Epílogo: Um Tipo de Sempre Silencioso
Três anos depois. Toscana.
A vinha se estendia sem fim em todas as direções – fileiras verdejantes e exuberantes salpicadas de luz solar, estendendo-se em direção às colinas que abraçavam o céu em uma névoa dourada. Pássaros cantavam preguiçosamente na distância, e uma brisa suave carregava o cheiro de uvas maduras e terra aquecida pelo sol.

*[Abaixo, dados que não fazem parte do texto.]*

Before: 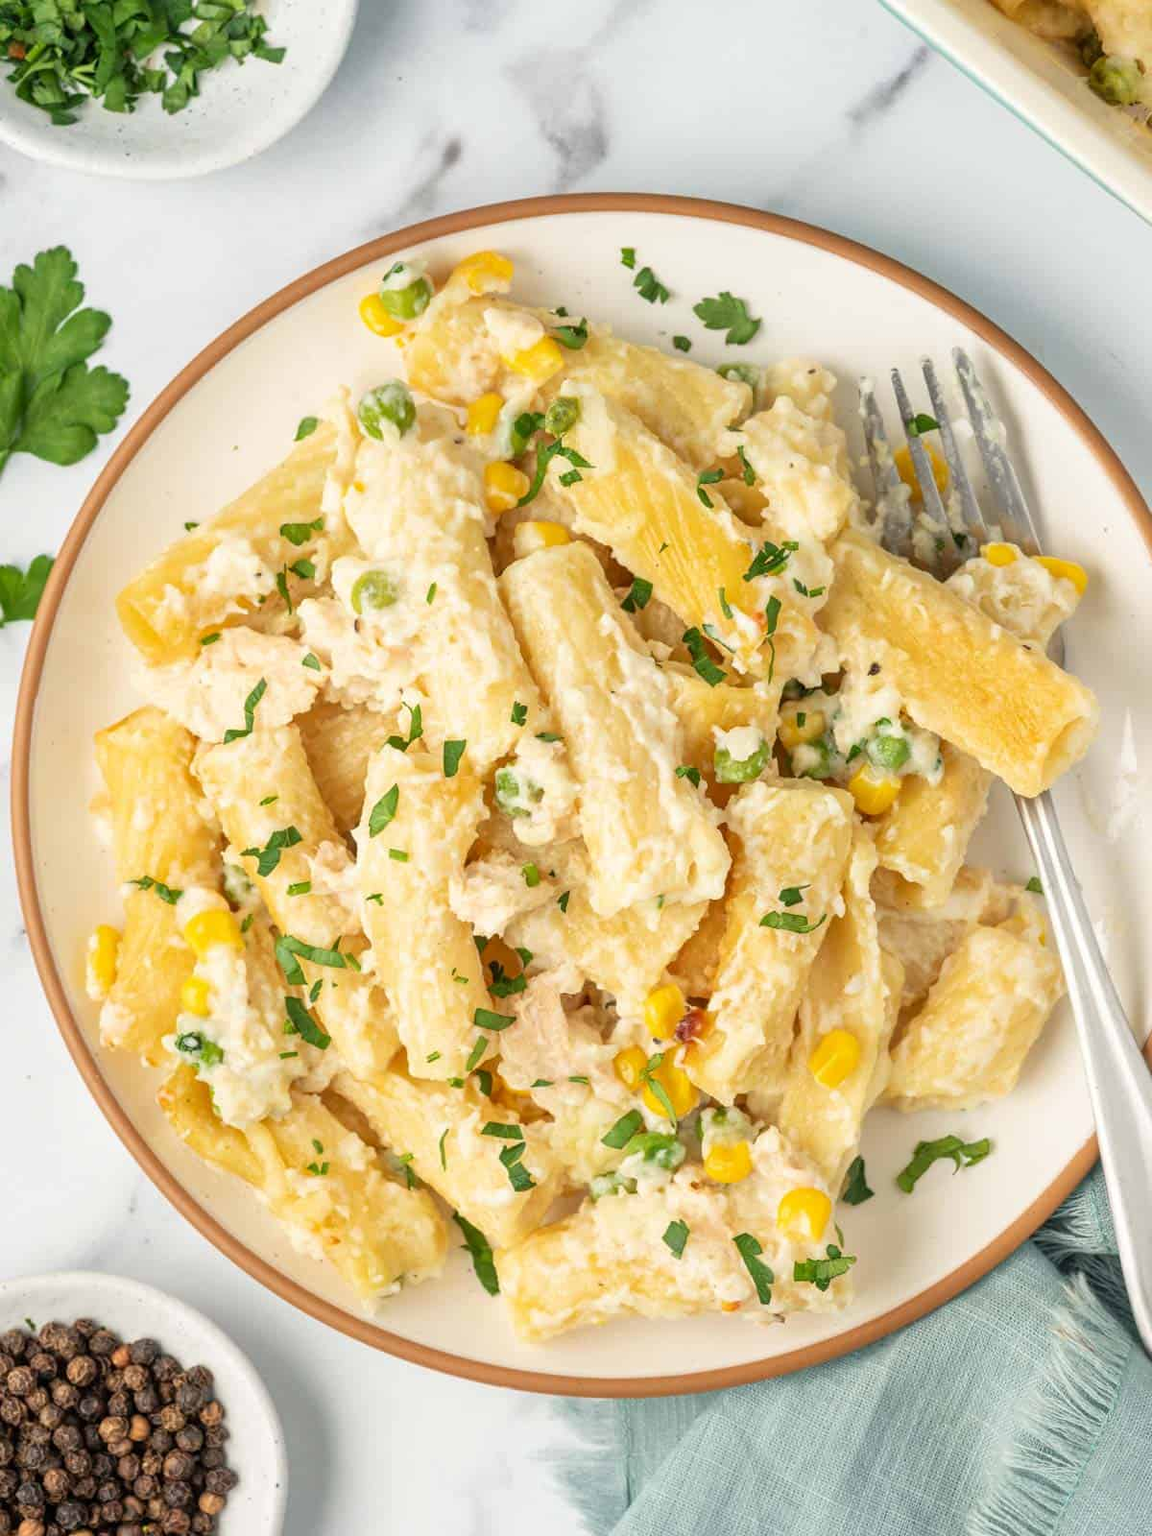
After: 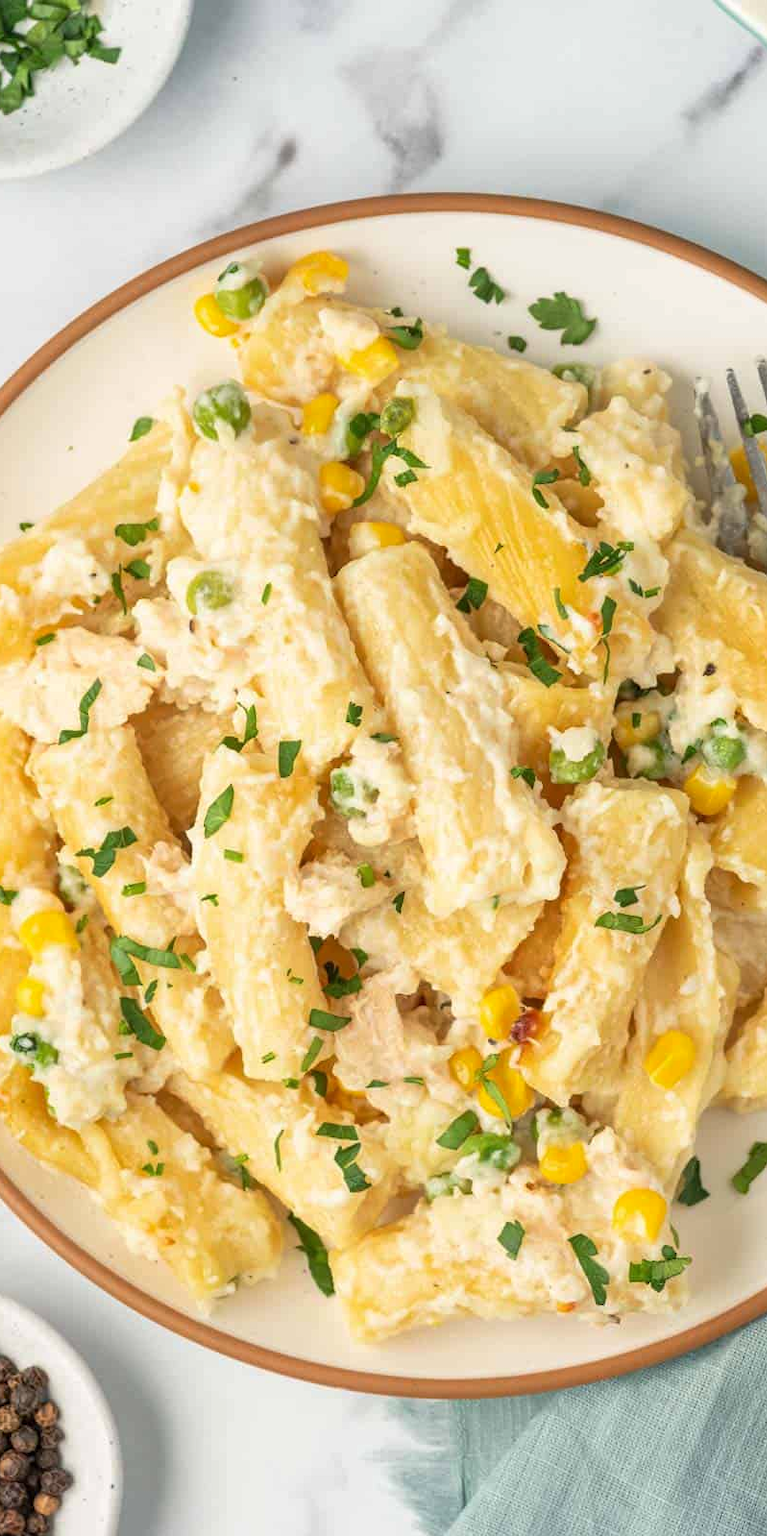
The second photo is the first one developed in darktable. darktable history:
base curve: curves: ch0 [(0, 0) (0.303, 0.277) (1, 1)], preserve colors none
crop and rotate: left 14.403%, right 18.974%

**Alina** estava descalça na grama macia atrás da casa de fazenda restaurada, vestindo um vestido de linho claro que esvoaçava ao redor de seus joelhos. Em uma mão, ela segurava um livro de bolso surrado – seu segundo romance. Na outra, um copo de vinho caseiro que **Damon** tinha insistido em engarrafar sozinho.
Ele era um péssimo enólogo. Ela nunca disse a ele.
Das portas francesas abertas atrás dela vinha o som de risadas. Uma voz menor, mais leve. Uma que não existia três anos atrás, mas agora governava todo o mundo deles.
"Mamãe!"
Ela se virou bem a tempo de pegar a mancha de cachos escuros e pés rápidos correndo em sua direção. Ela se abaixou, pegando a menininha em seus braços.
"Aí está meu sol", sussurrou **Alina**, beijando a testa da filha.
**Eva Cross** tinha os olhos de **Damon** e a rebeldia de **Alina**. Uma combinação que prometia tanto brilho quanto problemas para o futuro.
**Damon** emergiu da cozinha um momento depois, uma toalha jogada sobre o ombro, seu sorriso cansado, mas completo.
"Ela me convenceu a dar sorvete para ela no café da manhã", disse ele, fingindo estar derrotado.
**Alina** arqueou uma sobrancelha. "E você cedeu?"
"Ela disse que contaria para a **Nonna** que eu queimei a torrada de novo."
**Alina** riu. "Ela é definitivamente sua filha."
Eles se sentaram na grama sob a oliveira, **Eva** enroscada entre eles com um livro ilustrado e um sorriso manchado de chocolate. **Alina** se encostou em **Damon**, com a cabeça apoiada em seu ombro.
"Isso", ela sussurrou, "isso é tudo o que eu não sabia que me era permitido querer."
Ele beijou sua têmpora. "E eu queimaria o mundo inteiro de novo só para te dar isso."
Eles observaram o sol se pôr sobre a vinha, transformando o céu em uma pintura. **Damon** estendeu a mão e pegou a mão dela, entrelaçando os dedos.
E por um momento, não houve fantasmas do passado, nem cicatrizes, nem sombras espreitando na esquina.
Só amor. Só paz. Só esse tipo quieto e sagrado de sempre.